Jon Lester got the $155 million contract as a free agent and has made a significant impact on the Cubs’ offender-to-contender turnaround this season.
But Arrieta (14-6 with a 2.39 ERA) has emerged as the 95-mph, four-pitch, dominant ace who could put himself into the front end of the Cy Young race with a strong finish.
“He’s in an upper tier that I haven’t seen very much at this level,” said White Sox center fielder Adam Eaton after Arrieta beat the Sox Saturday for the second time this season.
Manager Joe Maddon has said repeatedly that Arrieta is still getting better and has another level left in his tank. Arrieta, 29, agrees, pointing at nuances involving holding runners and pitch selection/efficiency.
But nobody argues with what Arrieta has been able to accomplish since becoming a Cub (including a 28-13 record and 2.62 ERA in 58 starts).
“Buster [Posey] told me he’s one of the nastiest he’s faced,” catcher Miguel Montero said after Arrieta beat Posey’s Giants 2-0 two starts ago.
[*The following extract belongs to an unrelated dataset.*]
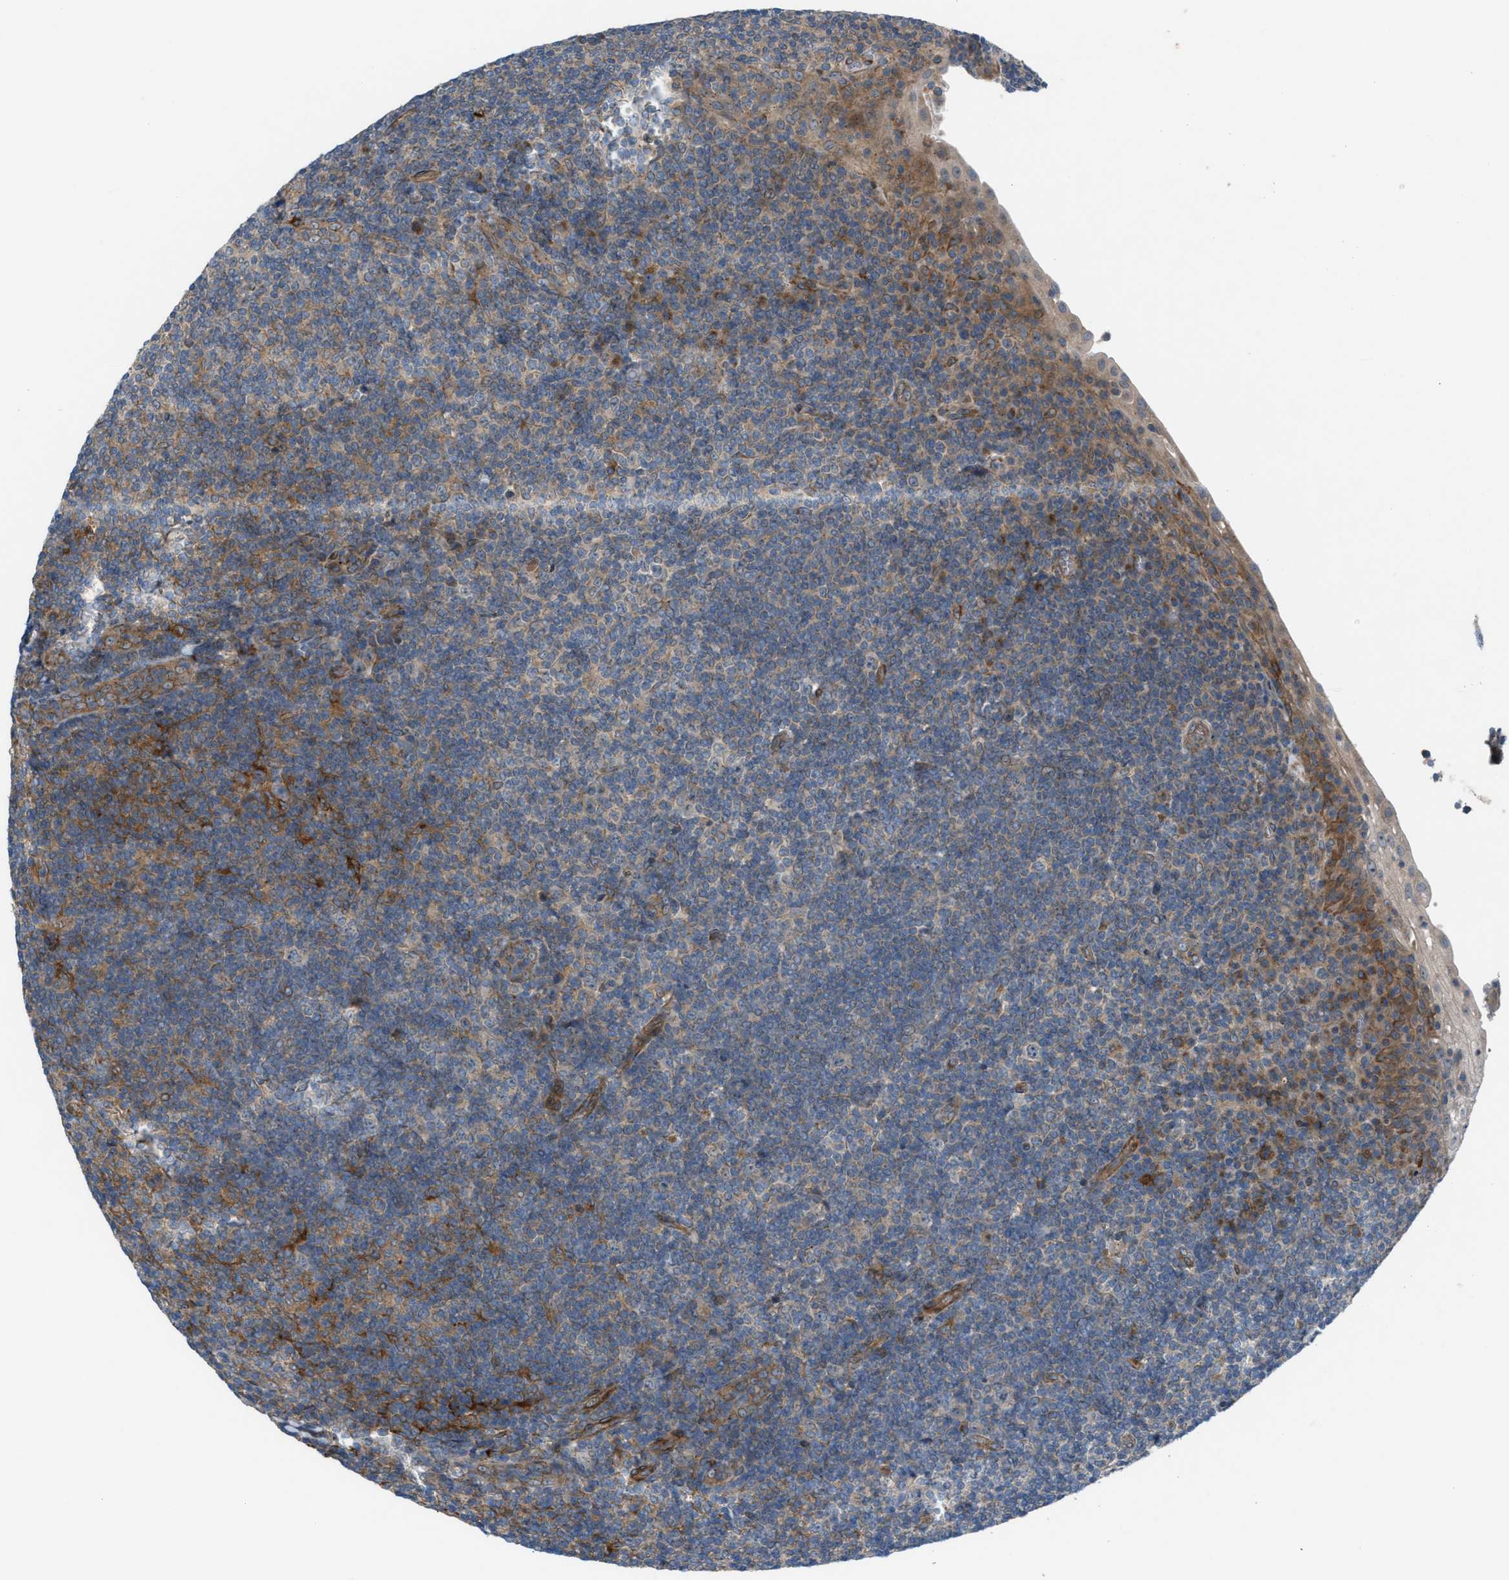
{"staining": {"intensity": "weak", "quantity": "<25%", "location": "cytoplasmic/membranous"}, "tissue": "tonsil", "cell_type": "Germinal center cells", "image_type": "normal", "snomed": [{"axis": "morphology", "description": "Normal tissue, NOS"}, {"axis": "topography", "description": "Tonsil"}], "caption": "Human tonsil stained for a protein using immunohistochemistry exhibits no positivity in germinal center cells.", "gene": "CYB5D1", "patient": {"sex": "male", "age": 37}}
Arrieta figures to have at least eight starts left this season as the Cubs chase the Pirates and Cardinals in the National League Central and on the league playoff-berth ladder.
If his performance level holds – he has a 1.35 ERA in his last 11 starts – it should go a long way toward climbing that ladder. If not toward a Cy Young candidacy – something he doesn’t deny has crossed his mind.
“We all started playing this game as kids and we saw who was winning Cy Youngs, and we saw the Nolan Ryan no-hitters, and everybody was like, `Damn, I want to do that one day,’ “ he said. “Now I’m at that level, I’ve put myself in position to accomplish those kinds of things, and, yeah, it’s natural to think about it. But my motivation isn’t to win a Cy Young.
“My motivation is to be as good as I can be, and I don’t even now what that is.”
He already has reached a career high in innings pitched (162), and his workload is something Maddon said the club is monitoring as they head down the stretch. It’s part of why he was lifted at 105 pitches two outs into the seventh inning Saturday after allowing only his fifth hit of the game.
But Arrieta, who might be the most fitness-minded player on the roster, seems confident in his ability to sail past the 200-inning mark.
And he’s even more certain about the staying power of the elite level he’s found as a Cub.
“You can take that to the bank,” he said.